BGH, Beschluss v. 10.10.2023, VIII ZB 29/22

Zum Wert des Beschwerdegegenstands im Fall eines Nachbesserungsverlangens.

§ 511 Abs 2 Nr 1 ZPO

BGH, Urteil v. 17.10.2023, VI ZR 192/22

Sprechen gewichtige Gründe für eine identifizierende Tatschilderung seitens des Opfers, muss diese auch dann hingenommen werden, wenn sie (aufgrund einer Prangerwirkung oder Stigmatisierung) schwerwiegende Folgen für die Persönlichkeitsentfaltung des Täters hat. In der Abwägung der Interessen des Opfers an der Verbreitung der Wahrheit über eine Tat und die Identität des Täters einerseits und dem Persönlichkeitsrecht des Täters andererseits wird das Gewicht der Meinungsfreiheit des Opfers verstärkt, wenn die von ihm geschilderte Tat eine die Öffentlichkeit bzw. den Adressatenkreis des Opferberichts wesentlich berührende Frage ist und ein Interesse der Gesellschaft daran besteht, aus der Opferperspektive über die Tat informiert zu werden (vgl.

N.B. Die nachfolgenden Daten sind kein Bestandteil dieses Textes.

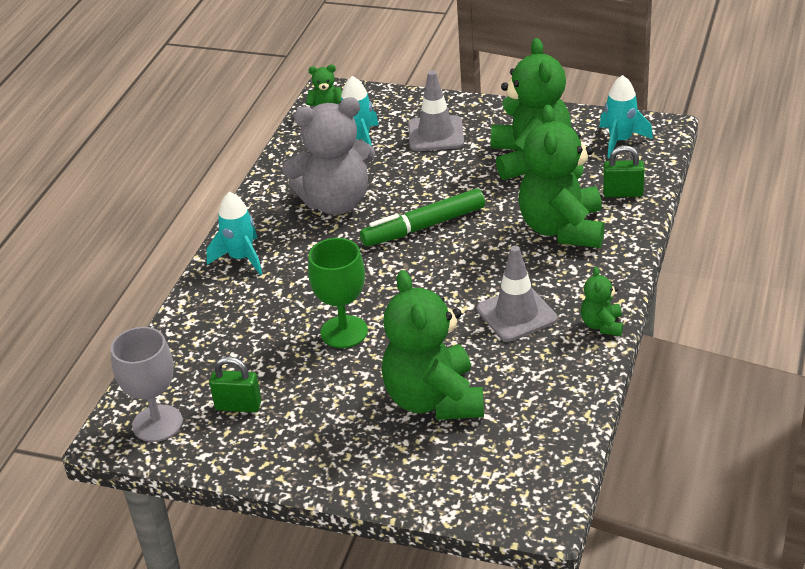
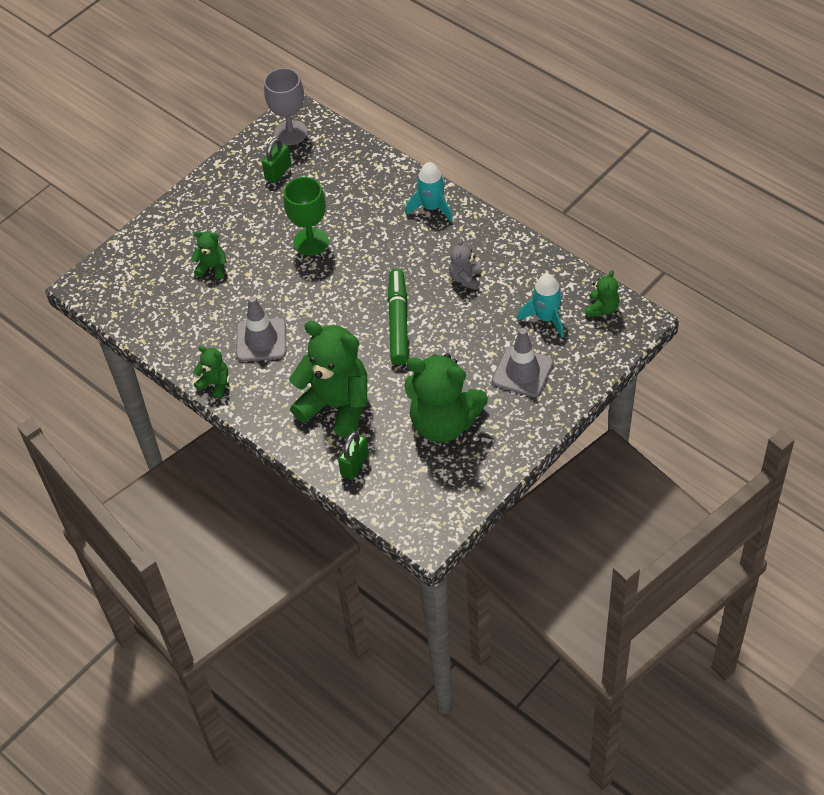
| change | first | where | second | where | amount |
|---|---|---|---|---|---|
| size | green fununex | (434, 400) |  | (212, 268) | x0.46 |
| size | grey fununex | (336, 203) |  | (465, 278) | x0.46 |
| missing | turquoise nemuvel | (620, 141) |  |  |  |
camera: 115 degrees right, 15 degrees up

BVerfG, Beschluss vom 24. März 1998 - 1 BvR 131/96 - BVerfGE 97, 391, 406 f., juris Rn. 53, 57).

Art 1 Abs 1 GG, Art 2 Abs 1 GG, § 823 Abs 1 BGB, § 1004 Abs 1 S 2 BGB

BGH, Urteil v. 20.10.2023, V ZR 9/22

1. Die Vorschrift des § 1192 Abs. 1a BGB findet auf den Erwerber eines bereits mit einer Sicherungsgrundschuld belasteten Grundstücks keine Anwendung; er kann aus dem Wegfall des Sicherungszwecks nur dann eine Einrede herleiten, wenn der Anspruch auf Rückgewähr der Grundschuld an ihn abgetreten wurde oder er in den Sicherungsvertrag eingetreten ist.

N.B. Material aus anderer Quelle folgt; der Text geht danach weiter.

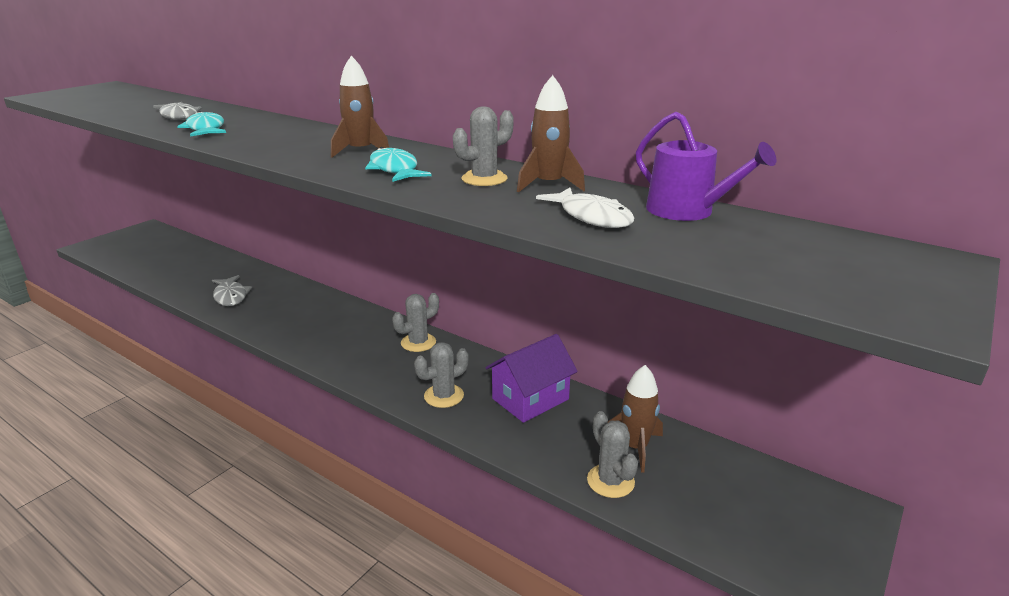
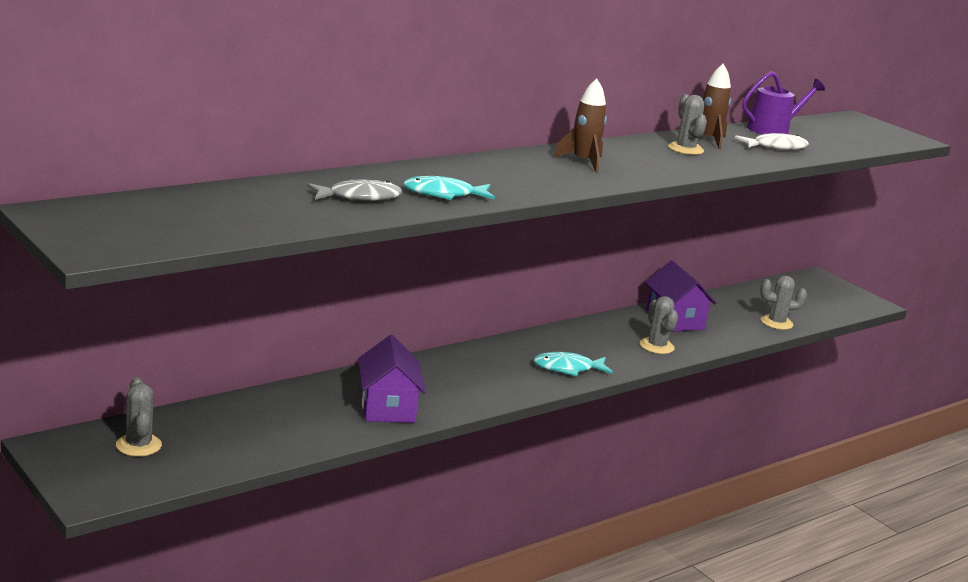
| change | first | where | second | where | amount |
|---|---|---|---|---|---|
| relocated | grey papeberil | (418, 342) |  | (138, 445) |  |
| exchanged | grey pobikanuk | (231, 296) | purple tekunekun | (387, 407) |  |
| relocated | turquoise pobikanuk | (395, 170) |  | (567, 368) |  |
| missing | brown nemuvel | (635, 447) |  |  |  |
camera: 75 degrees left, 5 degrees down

2. Die Änderung der auf eine vorrangige Grundschuld bezogenen Sicherungsvereinbarung ist keine vormerkungswidrige Verfügung im Sinne von § 883 Abs. 2 BGB.

3. Nach einer auf die gesicherte Forderung bezogenen Schuldübernahme geht eine Sicherungsgrundschuld nicht auf den Eigentümer über, der das bereits belastete Grundstück erworben hat und nicht Partei der Sicherungsabrede ist.

§ 418 Abs 1 S 2 BGB, § 883 Abs 2 BGB, § 1192 Abs 1a BGB

BGH, Beschluss v. 18.10.2023, XII ZB 169/23

1. Die nachträgliche Zulassung der Rechtsbeschwerde auf die Anhörungsrüge eines Verfahrensbeteiligten gemäß § 44 FamFG kommt u.a. dann ausnahmsweise in Betracht, wenn das Beschwerdegericht bei seiner ursprünglichen Entscheidung über die Nichtzulassung der Rechtsbeschwerde auf die Zulassungsentscheidung bezogenen Vortrag der Verfahrensbeteiligten verfahrensfehlerhaft übergangen hat (im Anschluss an Senatsbeschluss vom 14. Juni 2023 - XII ZB 517/22 - FamRZ 2023, 1646).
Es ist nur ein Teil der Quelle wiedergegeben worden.